• Exercise goal: In the entries below, which lines run from the one containing "One of the hallmarks" to the one containing "Genetic circuits encoding dynamic behaviors"? Copy exactly those lines, ends included, and no others.
==============================
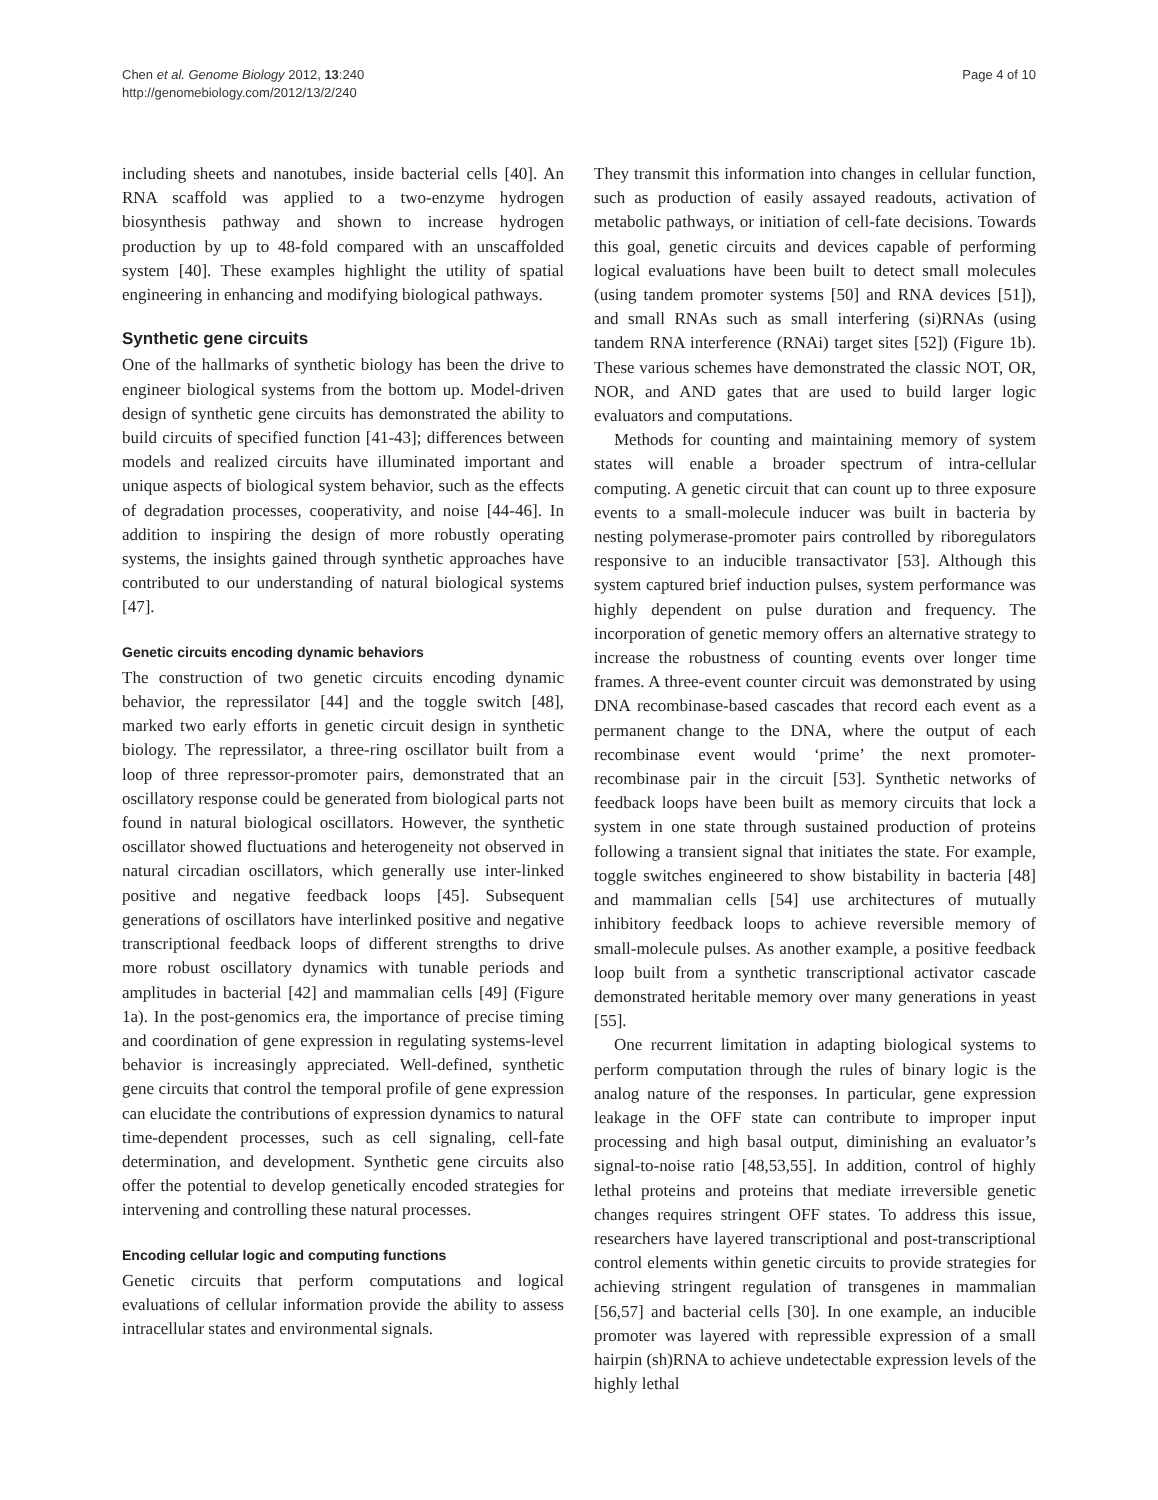Chen et al. Genome Biology 2012, 13:240
http://genomebiology.com/2012/13/2/240
Page 4 of 10
including sheets and nanotubes, inside bacterial cells [40]. An RNA scaffold was applied to a two-enzyme hydrogen biosynthesis pathway and shown to increase hydrogen production by up to 48-fold compared with an unscaffolded system [40]. These examples highlight the utility of spatial engineering in enhancing and modifying biological pathways.
Synthetic gene circuits
One of the hallmarks of synthetic biology has been the drive to engineer biological systems from the bottom up. Model-driven design of synthetic gene circuits has demonstrated the ability to build circuits of specified function [41-43]; differences between models and realized circuits have illuminated important and unique aspects of biological system behavior, such as the effects of degradation processes, cooperativity, and noise [44-46]. In addition to inspiring the design of more robustly operating systems, the insights gained through synthetic approaches have contributed to our understanding of natural biological systems [47].
Genetic circuits encoding dynamic behaviors
The construction of two genetic circuits encoding dynamic behavior, the repressilator [44] and the toggle switch [48], marked two early efforts in genetic circuit design in synthetic biology. The repressilator, a three-ring oscillator built from a loop of three repressor-promoter pairs, demonstrated that an oscillatory response could be generated from biological parts not found in natural biological oscillators. However, the synthetic oscillator showed fluctuations and heterogeneity not observed in natural circadian oscillators, which generally use inter-linked positive and negative feedback loops [45]. Subsequent generations of oscillators have interlinked positive and negative transcriptional feedback loops of different strengths to drive more robust oscillatory dynamics with tunable periods and amplitudes in bacterial [42] and mammalian cells [49] (Figure 1a). In the post-genomics era, the importance of precise timing and coordination of gene expression in regulating systems-level behavior is increasingly appreciated. Well-defined, synthetic gene circuits that control the temporal profile of gene expression can elucidate the contributions of expression dynamics to natural time-dependent processes, such as cell signaling, cell-fate determination, and development. Synthetic gene circuits also offer the potential to develop genetically encoded strategies for intervening and controlling these natural processes.
Encoding cellular logic and computing functions
Genetic circuits that perform computations and logical evaluations of cellular information provide the ability to assess intracellular states and environmental signals.
They transmit this information into changes in cellular function, such as production of easily assayed readouts, activation of metabolic pathways, or initiation of cell-fate decisions. Towards this goal, genetic circuits and devices capable of performing logical evaluations have been built to detect small molecules (using tandem promoter systems [50] and RNA devices [51]), and small RNAs such as small interfering (si)RNAs (using tandem RNA interference (RNAi) target sites [52]) (Figure 1b). These various schemes have demonstrated the classic NOT, OR, NOR, and AND gates that are used to build larger logic evaluators and computations.
Methods for counting and maintaining memory of system states will enable a broader spectrum of intra-cellular computing. A genetic circuit that can count up to three exposure events to a small-molecule inducer was built in bacteria by nesting polymerase-promoter pairs controlled by riboregulators responsive to an inducible transactivator [53]. Although this system captured brief induction pulses, system performance was highly dependent on pulse duration and frequency. The incorporation of genetic memory offers an alternative strategy to increase the robustness of counting events over longer time frames. A three-event counter circuit was demonstrated by using DNA recombinase-based cascades that record each event as a permanent change to the DNA, where the output of each recombinase event would ‘prime’ the next promoter-recombinase pair in the circuit [53]. Synthetic networks of feedback loops have been built as memory circuits that lock a system in one state through sustained production of proteins following a transient signal that initiates the state. For example, toggle switches engineered to show bistability in bacteria [48] and mammalian cells [54] use architectures of mutually inhibitory feedback loops to achieve reversible memory of small-molecule pulses. As another example, a positive feedback loop built from a synthetic transcriptional activator cascade demonstrated heritable memory over many generations in yeast [55].
One recurrent limitation in adapting biological systems to perform computation through the rules of binary logic is the analog nature of the responses. In particular, gene expression leakage in the OFF state can contribute to improper input processing and high basal output, diminishing an evaluator’s signal-to-noise ratio [48,53,55]. In addition, control of highly lethal proteins and proteins that mediate irreversible genetic changes requires stringent OFF states. To address this issue, researchers have layered transcriptional and post-transcriptional control elements within genetic circuits to provide strategies for achieving stringent regulation of transgenes in mammalian [56,57] and bacterial cells [30]. In one example, an inducible promoter was layered with repressible expression of a small hairpin (sh)RNA to achieve undetectable expression levels of the highly lethal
==============================
• Response for this exercise:
One of the hallmarks of synthetic biology has been the drive to engineer biological systems from the bottom up. Model-driven design of synthetic gene circuits has demonstrated the ability to build circuits of specified function [41-43]; differences between models and realized circuits have illuminated important and unique aspects of biological system behavior, such as the effects of degradation processes, cooperativity, and noise [44-46]. In addition to inspiring the design of more robustly operating systems, the insights gained through synthetic approaches have contributed to our understanding of natural biological systems [47].
Genetic circuits encoding dynamic behaviors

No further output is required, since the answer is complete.